Hydrogen peroxide-induced changes of PPARγ in primary cultured cortical neurons

Abstract

To investigate whether H₂O₂treatment negatively regulates PPARγ in primary cortical neurons by increasing PPARγ phosphorylation. Primary cultured cortical neurons were treated with H₂O₂(250, 500, and 750 µmol/L) for 2 h. 30 min before the H₂O₂(500 µmol/L), the specific inhibitor of ERK1/2 activation, U0126, was added to the culture. Morphological observation, MTT assay and the trypan blue exclusion method were used to detect cell damage. Western blot was carried out to evaluate the expressions of p-PPARγ (phospho-PPARγ) and total PPARγ, as well as to investigate the nuclear translocation of PPARγ (PPARγ activity). (1) Compared with the control group, cell survival rates were decreased by H₂O₂at concentrations of 250, 500, and 750 µmol/L (74.8% ± 5.2%, 53.6% ± 6.7% and 26.5% ± 5.8%, respectively, P < 0.05), while cell death rate were increased (ctrl group 6.6% ± 1.0%, H₂O₂-injured groups: 23.1% ± 2.8%, 48.2% ± 4.1% and 75.9% ± 4.4% respectively, P < 0.05). (2) Compared with the control group, the expression of total PPARγ failed to show significant change in H₂O₂-injured group, whereas the expression of p-PPARγ increased.

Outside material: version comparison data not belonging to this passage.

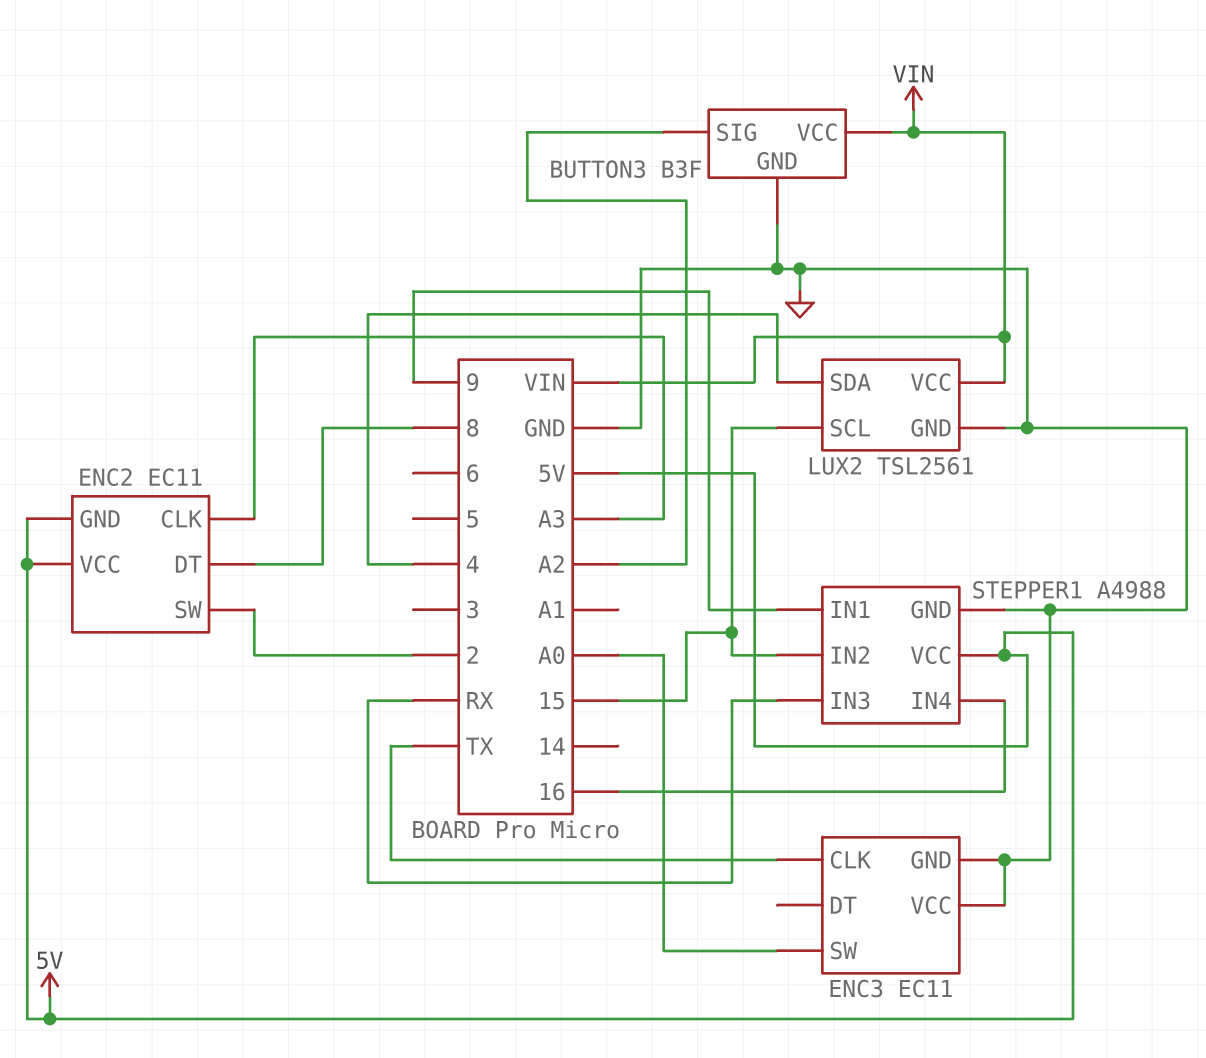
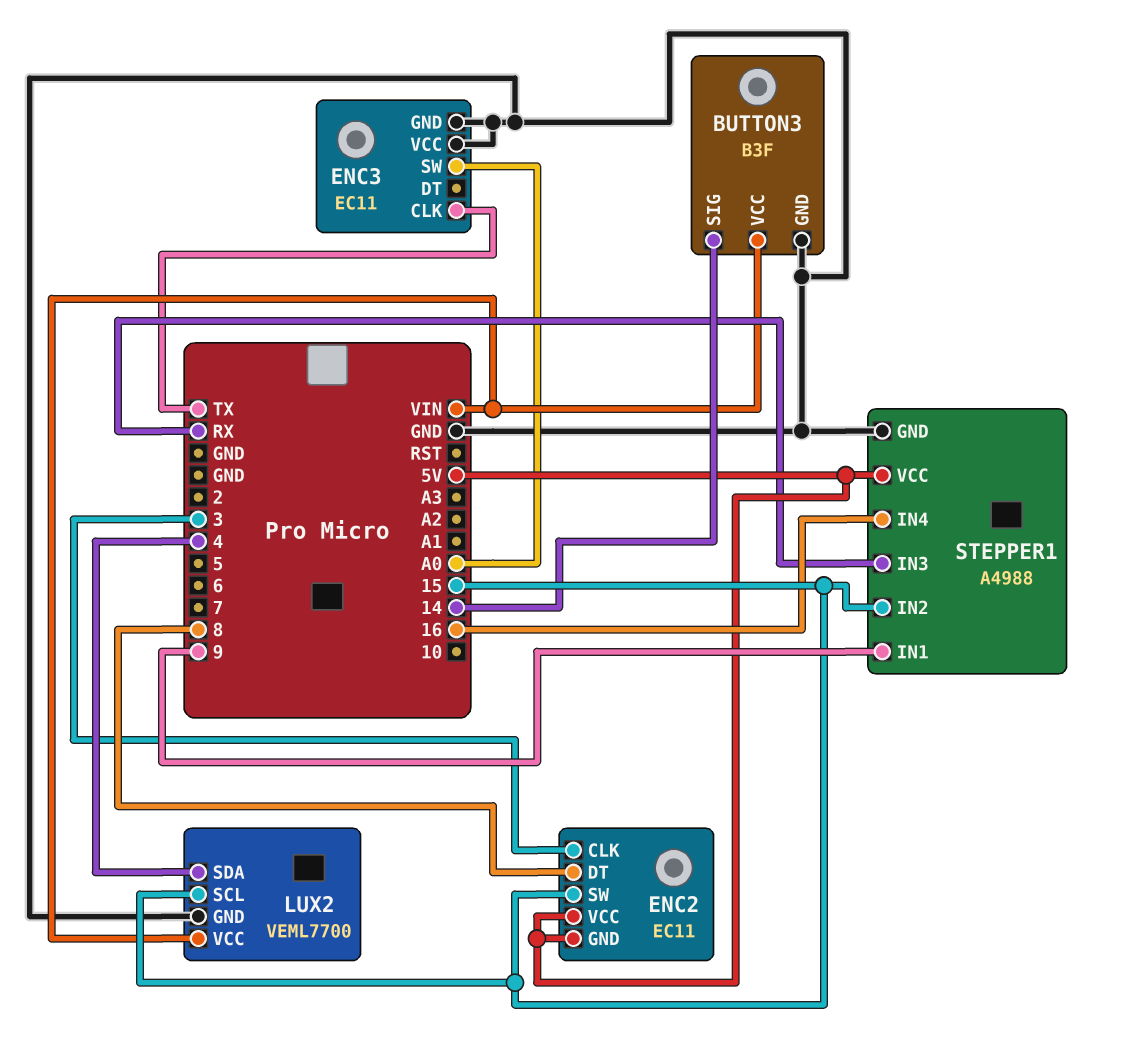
BUTTON3 pin SIG: A2 -> 14
ENC2 pin CLK: A3 -> 3
ENC2 pin SW: 2 -> 15
LUX2: TSL2561 -> VEML7700

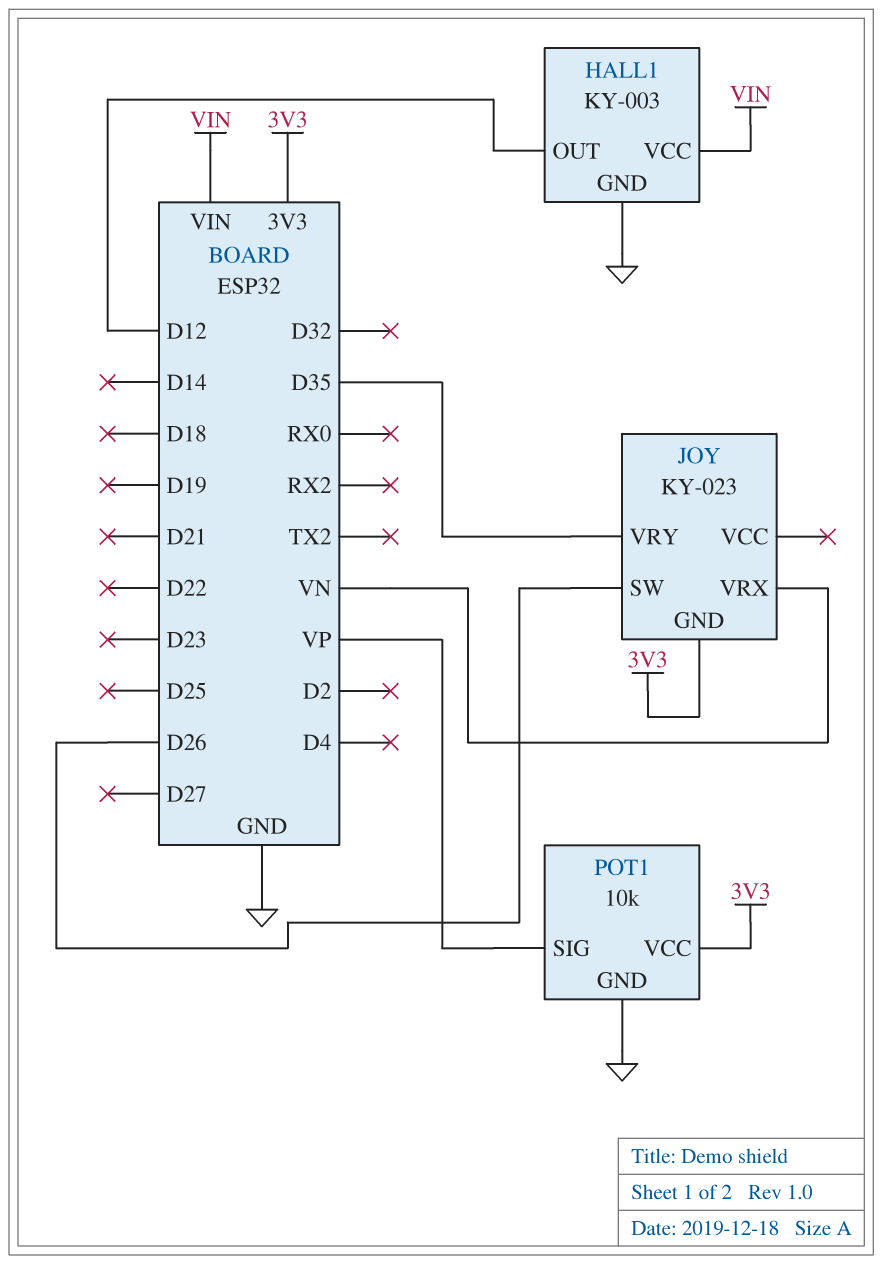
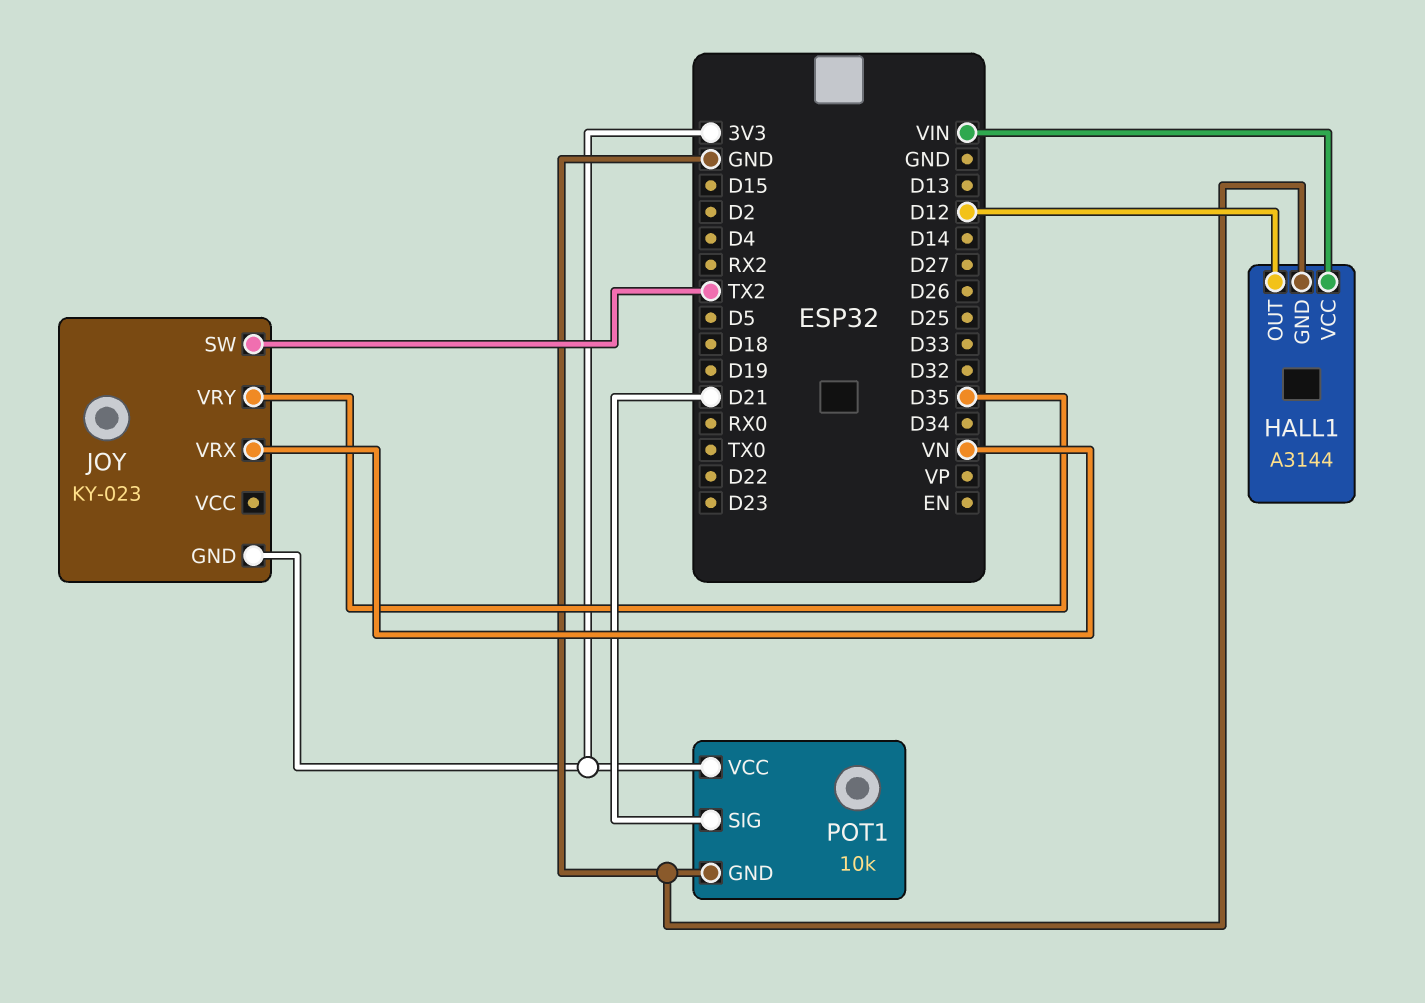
HALL1: KY-003 -> A3144
JOY pin SW: D26 -> TX2
POT1 pin SIG: VP -> D21

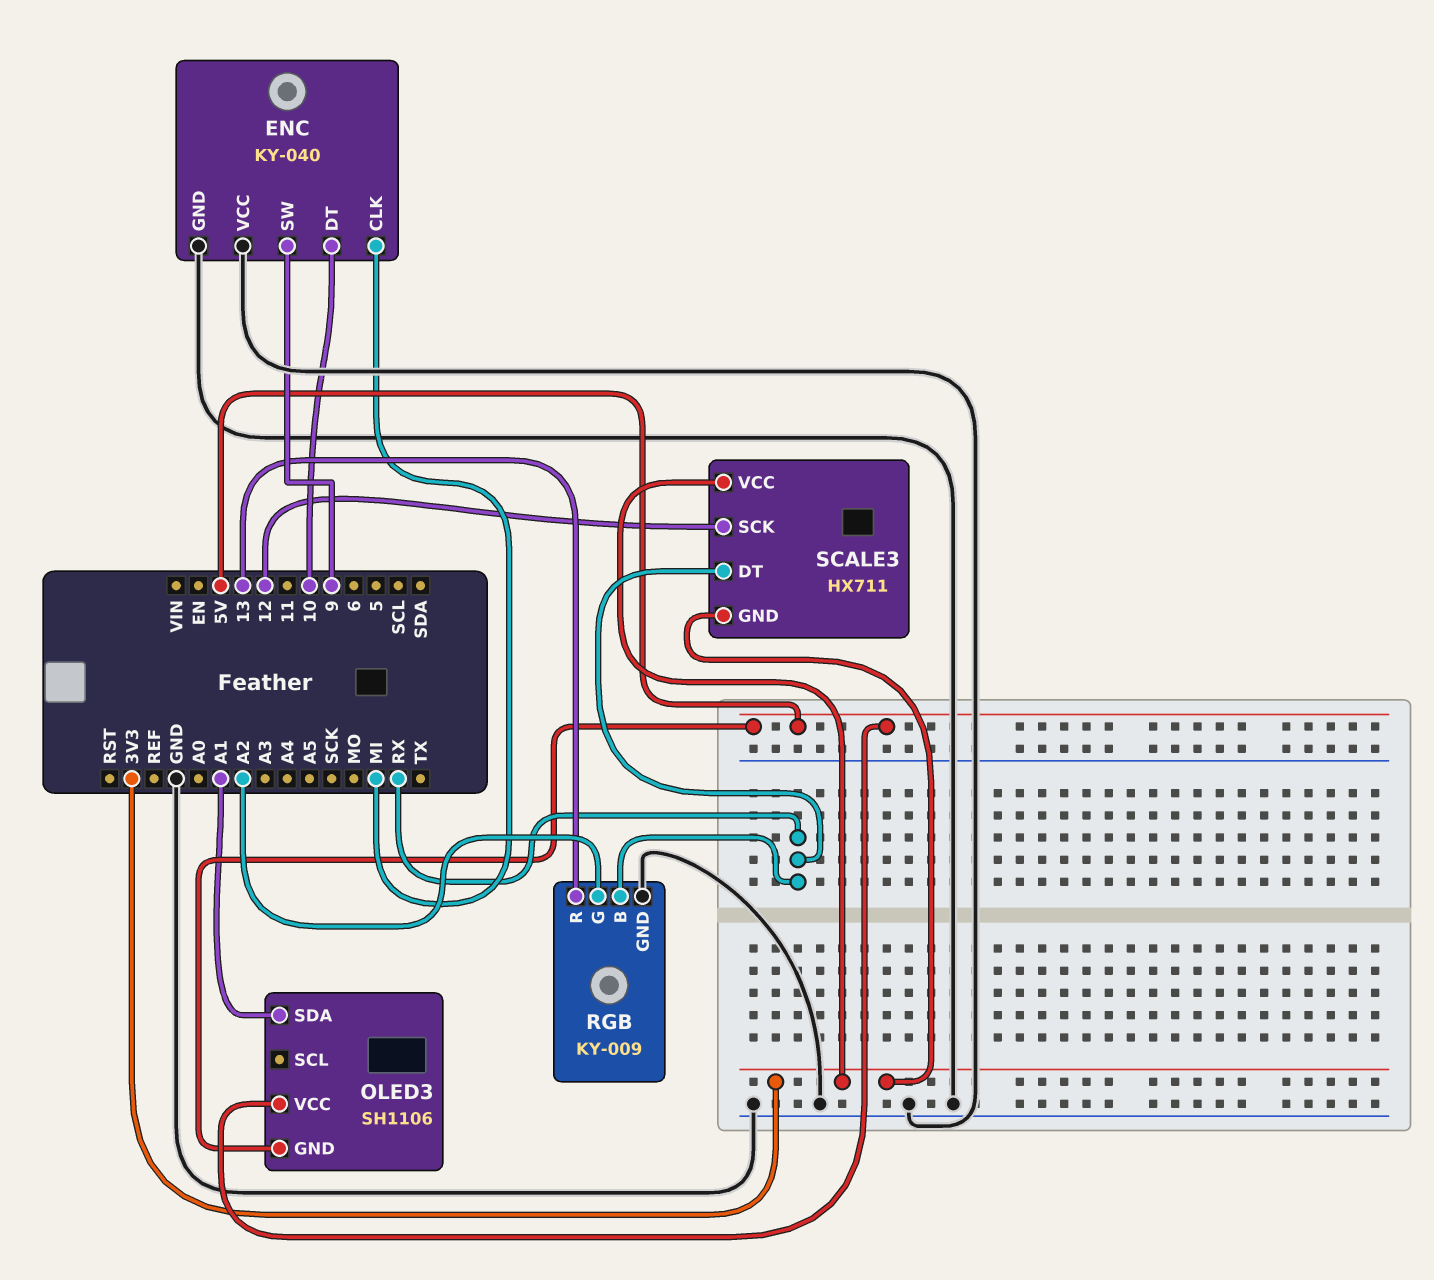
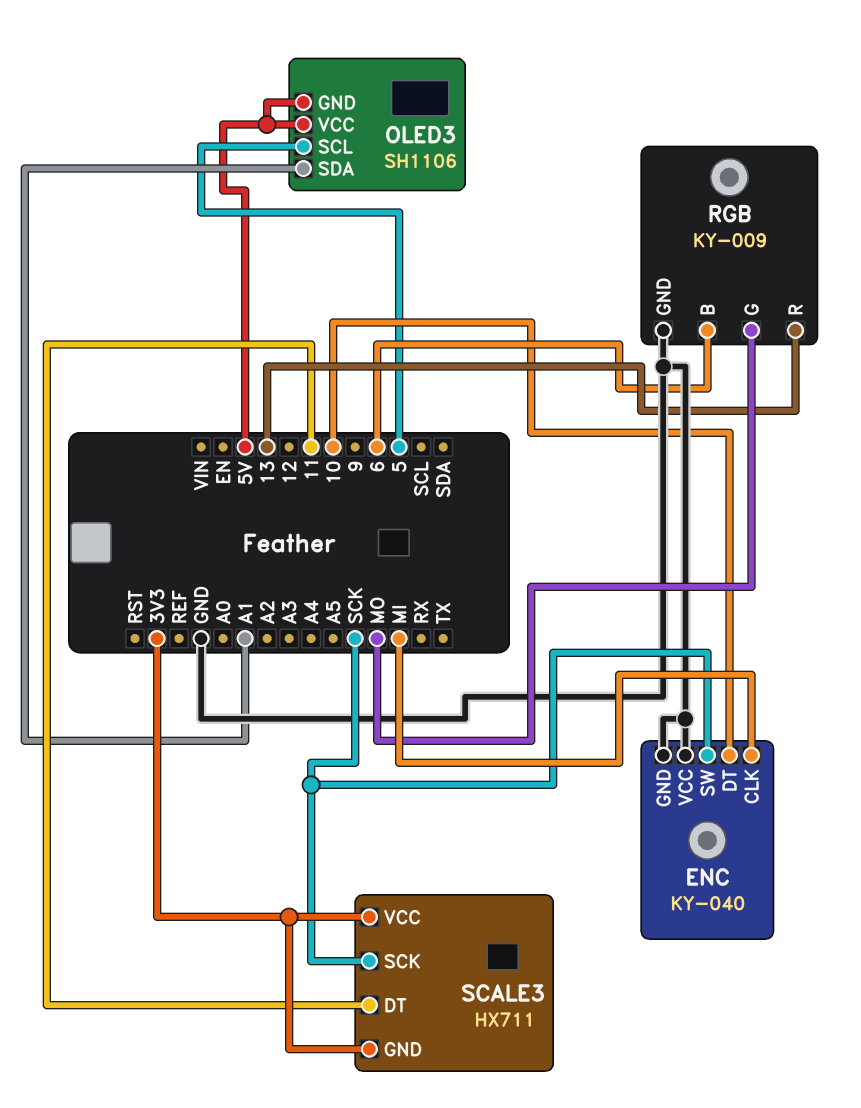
ENC pin SW: 9 -> SCK
OLED3 pin SCL: none -> 5
RGB pin B: RX -> 6
RGB pin G: A2 -> MO
SCALE3 pin DT: RX -> 11
SCALE3 pin SCK: 12 -> SCK

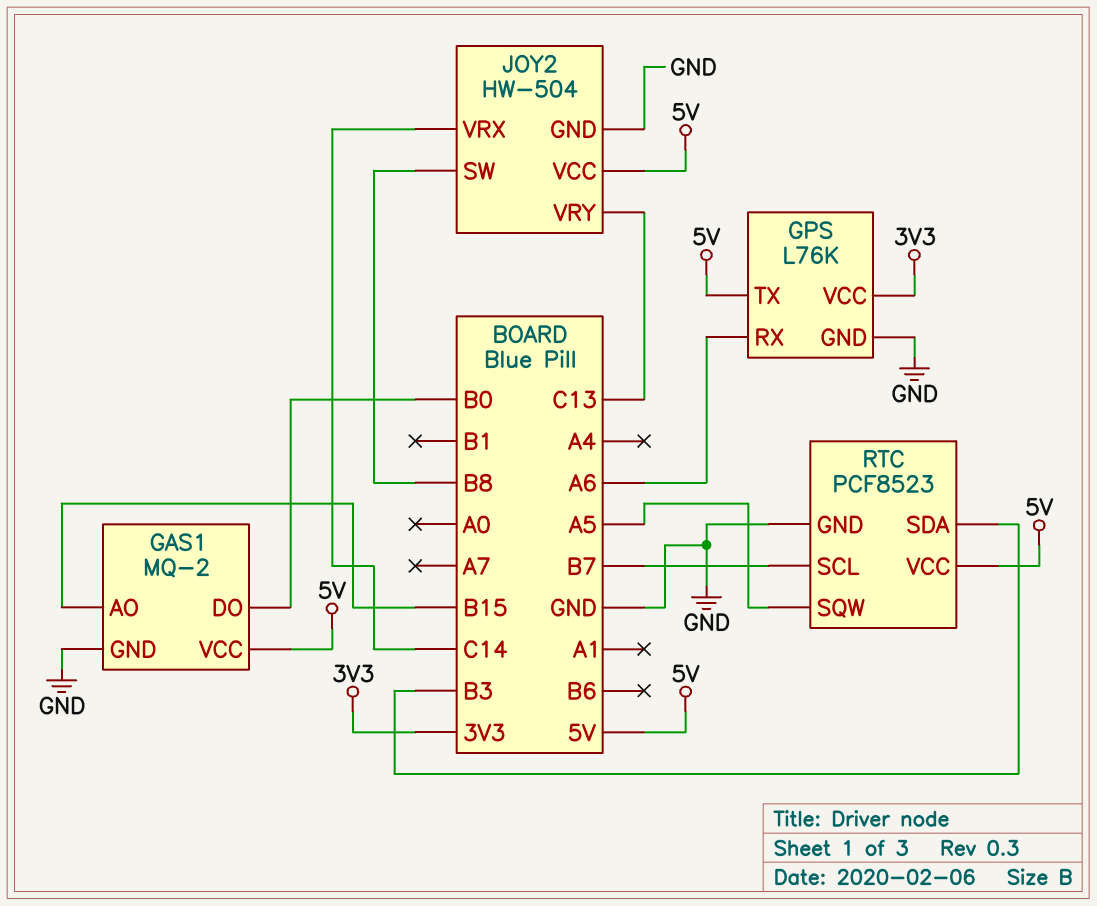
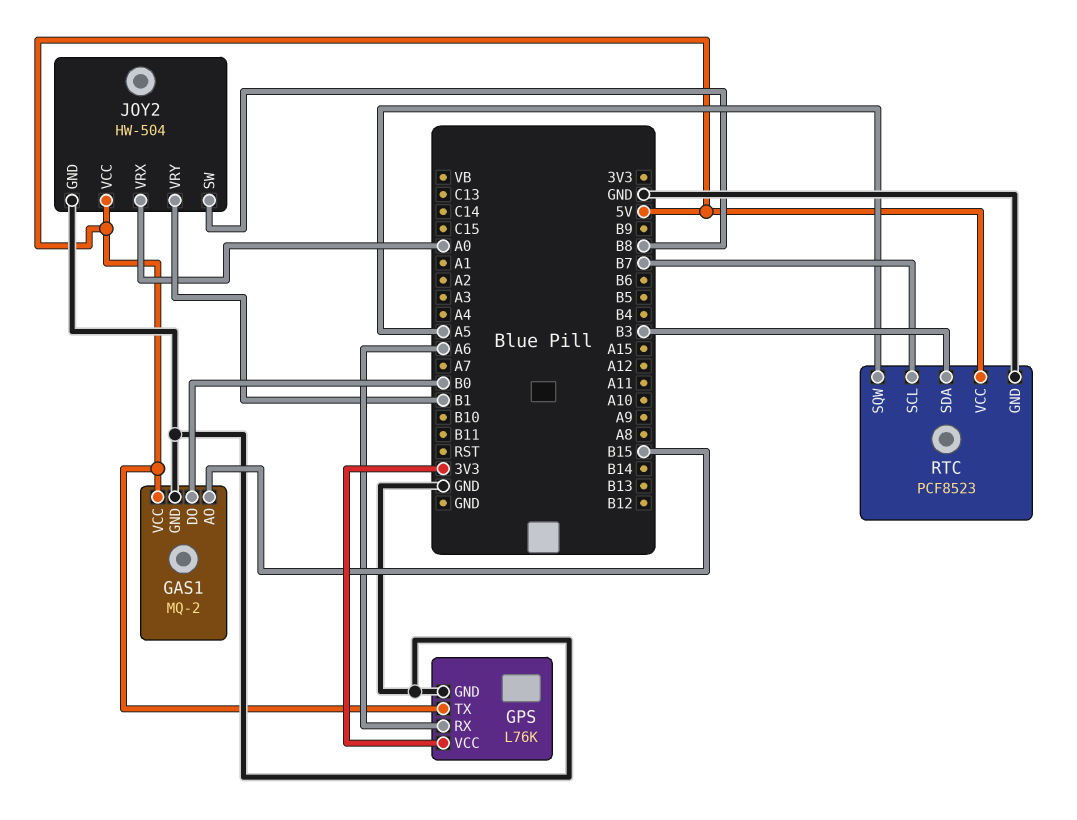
JOY2 pin VRX: C14 -> A0
JOY2 pin VRY: C13 -> B1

Neurons injured by H₂O₂(500 µmol/L) also showed a reduction of PPARγ nuclear translocation (an increase in cytosol PPARγ and a simultaneous decrease in nuclear PPARγ). (3) Compared with H₂O₂-injured group, inhibition of ERK1/2 activation decreased p-PPARγ expression, and increased PPARγ nuclear translocation, as well as improved cell survival rate (53.6% ± 6.7% vs 70.8% ± 1.3%, P < 0.05) and decreased cell death rate (48.2% ± 4.1% vs 29.8%±3.4%, P < 0.05). Phosphorylation of PPARγ may be involved in cell death induced by hydrogen peroxide in primary cultured cortical neurons.